____ Document passage

Art, Personal, Writing

600 Days: How to do something consistently.

I remember in the early 2000s, feeling constantly annoyed at blog posts claiming they had the answer to life, the universe, and everything — they had changed something small in their life and that was it. That was the thing they needed to change.

Usually it turned out they’d changed that thing a day or two before writing the post. I don’t know if 600 days is enough to make my thoughts wise, but at least they were hard-earned.

Today marks 600 days since I first picked up a guitar. Every day since, I have practiced playing that guitar. 

I don’t know if I’ve ever done one creative activity every single day for this long, but here are a few lessons I’ve learned about how to make it possible.

Make it work for you. 

I can’t keep something up every day unless it’s contributing something back to me. If it’s just me giving energy to something, I’ll quit. So I’ve devised some principles that guide what I practice and why:

I don’t want to be a guitarist; I want to have fun.

________
____ Supplied entries

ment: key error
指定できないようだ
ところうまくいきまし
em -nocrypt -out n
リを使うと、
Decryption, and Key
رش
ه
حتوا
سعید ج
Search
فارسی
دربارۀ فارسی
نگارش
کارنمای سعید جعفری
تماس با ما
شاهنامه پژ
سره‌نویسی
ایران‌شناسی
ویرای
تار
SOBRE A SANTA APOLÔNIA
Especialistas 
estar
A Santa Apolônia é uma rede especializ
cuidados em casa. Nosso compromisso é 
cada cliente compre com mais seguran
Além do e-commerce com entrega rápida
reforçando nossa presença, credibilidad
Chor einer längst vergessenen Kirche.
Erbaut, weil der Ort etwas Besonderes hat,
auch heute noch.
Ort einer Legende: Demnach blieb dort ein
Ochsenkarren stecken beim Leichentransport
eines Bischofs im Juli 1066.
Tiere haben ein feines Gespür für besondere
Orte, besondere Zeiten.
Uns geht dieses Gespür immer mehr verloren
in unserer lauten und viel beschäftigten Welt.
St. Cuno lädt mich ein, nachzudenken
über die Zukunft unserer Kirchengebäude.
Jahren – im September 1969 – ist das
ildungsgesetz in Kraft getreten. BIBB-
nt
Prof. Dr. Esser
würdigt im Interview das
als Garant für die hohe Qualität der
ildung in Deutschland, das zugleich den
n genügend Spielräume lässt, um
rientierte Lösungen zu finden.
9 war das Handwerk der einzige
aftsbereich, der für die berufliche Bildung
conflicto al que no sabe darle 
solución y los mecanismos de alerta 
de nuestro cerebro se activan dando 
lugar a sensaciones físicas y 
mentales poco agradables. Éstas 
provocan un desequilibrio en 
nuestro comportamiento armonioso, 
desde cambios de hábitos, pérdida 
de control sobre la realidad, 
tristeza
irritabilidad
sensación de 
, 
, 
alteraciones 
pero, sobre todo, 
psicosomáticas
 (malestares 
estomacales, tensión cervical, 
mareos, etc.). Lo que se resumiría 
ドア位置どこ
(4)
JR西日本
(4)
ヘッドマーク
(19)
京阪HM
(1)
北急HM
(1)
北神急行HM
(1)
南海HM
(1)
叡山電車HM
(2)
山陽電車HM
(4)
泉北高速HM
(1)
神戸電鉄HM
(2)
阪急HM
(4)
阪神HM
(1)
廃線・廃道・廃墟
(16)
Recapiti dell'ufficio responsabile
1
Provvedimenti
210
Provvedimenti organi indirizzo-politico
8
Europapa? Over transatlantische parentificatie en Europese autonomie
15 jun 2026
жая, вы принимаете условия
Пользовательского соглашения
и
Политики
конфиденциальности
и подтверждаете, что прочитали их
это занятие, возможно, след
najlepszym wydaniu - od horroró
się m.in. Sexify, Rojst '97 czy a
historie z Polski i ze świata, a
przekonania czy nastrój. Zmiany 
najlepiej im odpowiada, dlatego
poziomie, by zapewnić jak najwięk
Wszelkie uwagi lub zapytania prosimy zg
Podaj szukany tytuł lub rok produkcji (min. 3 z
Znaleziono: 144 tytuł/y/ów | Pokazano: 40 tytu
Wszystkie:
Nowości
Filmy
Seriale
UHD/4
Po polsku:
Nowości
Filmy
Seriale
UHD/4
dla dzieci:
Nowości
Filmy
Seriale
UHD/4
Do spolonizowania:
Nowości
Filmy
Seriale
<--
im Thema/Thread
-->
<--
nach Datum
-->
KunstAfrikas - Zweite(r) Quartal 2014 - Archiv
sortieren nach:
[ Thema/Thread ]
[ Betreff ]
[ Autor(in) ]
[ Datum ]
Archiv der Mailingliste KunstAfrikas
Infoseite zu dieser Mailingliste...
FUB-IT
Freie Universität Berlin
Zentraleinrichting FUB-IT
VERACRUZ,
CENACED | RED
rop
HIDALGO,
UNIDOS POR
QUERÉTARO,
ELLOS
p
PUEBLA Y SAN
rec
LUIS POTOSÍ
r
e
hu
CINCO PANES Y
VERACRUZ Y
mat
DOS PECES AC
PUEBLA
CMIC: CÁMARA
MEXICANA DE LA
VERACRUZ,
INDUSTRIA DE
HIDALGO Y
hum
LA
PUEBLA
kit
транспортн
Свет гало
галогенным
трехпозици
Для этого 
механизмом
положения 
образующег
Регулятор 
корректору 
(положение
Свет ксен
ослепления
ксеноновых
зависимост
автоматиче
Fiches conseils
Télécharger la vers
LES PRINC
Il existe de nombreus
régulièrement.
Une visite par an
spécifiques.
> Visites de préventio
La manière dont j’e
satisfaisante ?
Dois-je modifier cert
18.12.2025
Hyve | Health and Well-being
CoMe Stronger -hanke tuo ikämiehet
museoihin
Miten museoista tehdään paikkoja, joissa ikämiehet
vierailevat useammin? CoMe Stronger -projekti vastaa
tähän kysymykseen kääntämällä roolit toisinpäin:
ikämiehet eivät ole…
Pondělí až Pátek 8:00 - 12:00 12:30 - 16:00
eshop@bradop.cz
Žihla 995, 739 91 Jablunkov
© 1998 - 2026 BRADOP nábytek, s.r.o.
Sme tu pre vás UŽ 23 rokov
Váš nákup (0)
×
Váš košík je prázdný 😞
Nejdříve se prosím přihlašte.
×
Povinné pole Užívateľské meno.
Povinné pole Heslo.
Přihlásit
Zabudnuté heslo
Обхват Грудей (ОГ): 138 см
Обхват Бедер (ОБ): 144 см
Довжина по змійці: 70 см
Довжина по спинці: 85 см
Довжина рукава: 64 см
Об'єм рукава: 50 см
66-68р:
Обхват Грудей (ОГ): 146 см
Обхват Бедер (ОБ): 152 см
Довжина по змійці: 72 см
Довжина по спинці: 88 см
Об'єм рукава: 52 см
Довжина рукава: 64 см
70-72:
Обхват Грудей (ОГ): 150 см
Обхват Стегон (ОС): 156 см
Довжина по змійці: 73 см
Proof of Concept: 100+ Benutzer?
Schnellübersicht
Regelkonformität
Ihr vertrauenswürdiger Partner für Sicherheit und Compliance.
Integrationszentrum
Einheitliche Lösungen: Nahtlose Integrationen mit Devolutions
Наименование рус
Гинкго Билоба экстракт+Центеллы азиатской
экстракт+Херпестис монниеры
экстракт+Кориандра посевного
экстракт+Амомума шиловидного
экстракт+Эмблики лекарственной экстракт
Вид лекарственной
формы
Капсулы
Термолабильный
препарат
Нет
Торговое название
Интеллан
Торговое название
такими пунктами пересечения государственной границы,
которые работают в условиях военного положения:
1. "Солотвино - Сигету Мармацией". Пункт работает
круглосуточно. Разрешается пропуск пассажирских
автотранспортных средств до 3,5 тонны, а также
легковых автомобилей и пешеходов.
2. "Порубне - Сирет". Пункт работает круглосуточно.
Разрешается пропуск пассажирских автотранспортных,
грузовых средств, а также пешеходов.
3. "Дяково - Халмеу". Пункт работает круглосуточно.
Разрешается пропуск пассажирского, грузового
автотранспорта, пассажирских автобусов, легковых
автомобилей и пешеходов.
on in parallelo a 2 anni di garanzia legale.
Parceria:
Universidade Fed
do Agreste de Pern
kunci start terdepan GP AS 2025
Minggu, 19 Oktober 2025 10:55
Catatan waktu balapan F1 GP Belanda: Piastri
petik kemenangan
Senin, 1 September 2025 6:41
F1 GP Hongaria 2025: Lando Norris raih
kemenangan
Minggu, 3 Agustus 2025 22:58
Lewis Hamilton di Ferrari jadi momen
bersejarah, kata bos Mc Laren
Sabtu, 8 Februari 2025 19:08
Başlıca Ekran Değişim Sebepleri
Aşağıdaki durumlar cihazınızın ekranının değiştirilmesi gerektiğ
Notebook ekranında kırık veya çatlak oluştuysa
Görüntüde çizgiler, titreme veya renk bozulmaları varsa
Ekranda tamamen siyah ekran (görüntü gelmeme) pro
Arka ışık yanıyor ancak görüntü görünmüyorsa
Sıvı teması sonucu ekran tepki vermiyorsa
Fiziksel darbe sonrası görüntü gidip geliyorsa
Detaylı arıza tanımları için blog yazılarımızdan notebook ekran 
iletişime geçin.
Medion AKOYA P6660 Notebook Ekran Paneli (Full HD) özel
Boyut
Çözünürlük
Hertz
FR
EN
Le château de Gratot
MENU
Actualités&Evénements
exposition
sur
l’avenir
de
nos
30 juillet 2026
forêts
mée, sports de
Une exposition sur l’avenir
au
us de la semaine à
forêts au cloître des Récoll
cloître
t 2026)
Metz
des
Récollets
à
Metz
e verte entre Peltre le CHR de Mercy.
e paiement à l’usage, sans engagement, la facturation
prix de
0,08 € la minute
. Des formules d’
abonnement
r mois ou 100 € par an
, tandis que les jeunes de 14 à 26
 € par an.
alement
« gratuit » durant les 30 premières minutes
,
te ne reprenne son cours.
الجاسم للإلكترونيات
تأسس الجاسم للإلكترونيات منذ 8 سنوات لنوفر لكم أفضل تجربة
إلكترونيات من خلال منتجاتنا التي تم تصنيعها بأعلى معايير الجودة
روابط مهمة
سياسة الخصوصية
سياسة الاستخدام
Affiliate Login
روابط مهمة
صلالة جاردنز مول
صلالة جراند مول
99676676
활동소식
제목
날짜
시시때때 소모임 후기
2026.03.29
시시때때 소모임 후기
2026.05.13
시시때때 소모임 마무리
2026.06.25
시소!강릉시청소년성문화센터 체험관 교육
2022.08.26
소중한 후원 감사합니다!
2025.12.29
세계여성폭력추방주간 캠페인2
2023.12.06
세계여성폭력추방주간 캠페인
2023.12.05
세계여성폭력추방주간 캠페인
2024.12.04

________

*Work request A*
In the guitar practice post, reproduce word for word everything from "Art, Personal, Writing" down to "they were hard-earned.".
*Work request B*
List the category labels shown at the top of the guitar practice post.

*Worked solution A*
Art, Personal, Writing

600 Days: How to do something consistently.

I remember in the early 2000s, feeling constantly annoyed at blog posts claiming they had the answer to life, the universe, and everything — they had changed something small in their life and that was it. That was the thing they needed to change.

Usually it turned out they’d changed that thing a day or two before writing the post. I don’t know if 600 days is enough to make my thoughts wise, but at least they were hard-earned.

*Worked solution B*
Art, Personal, Writing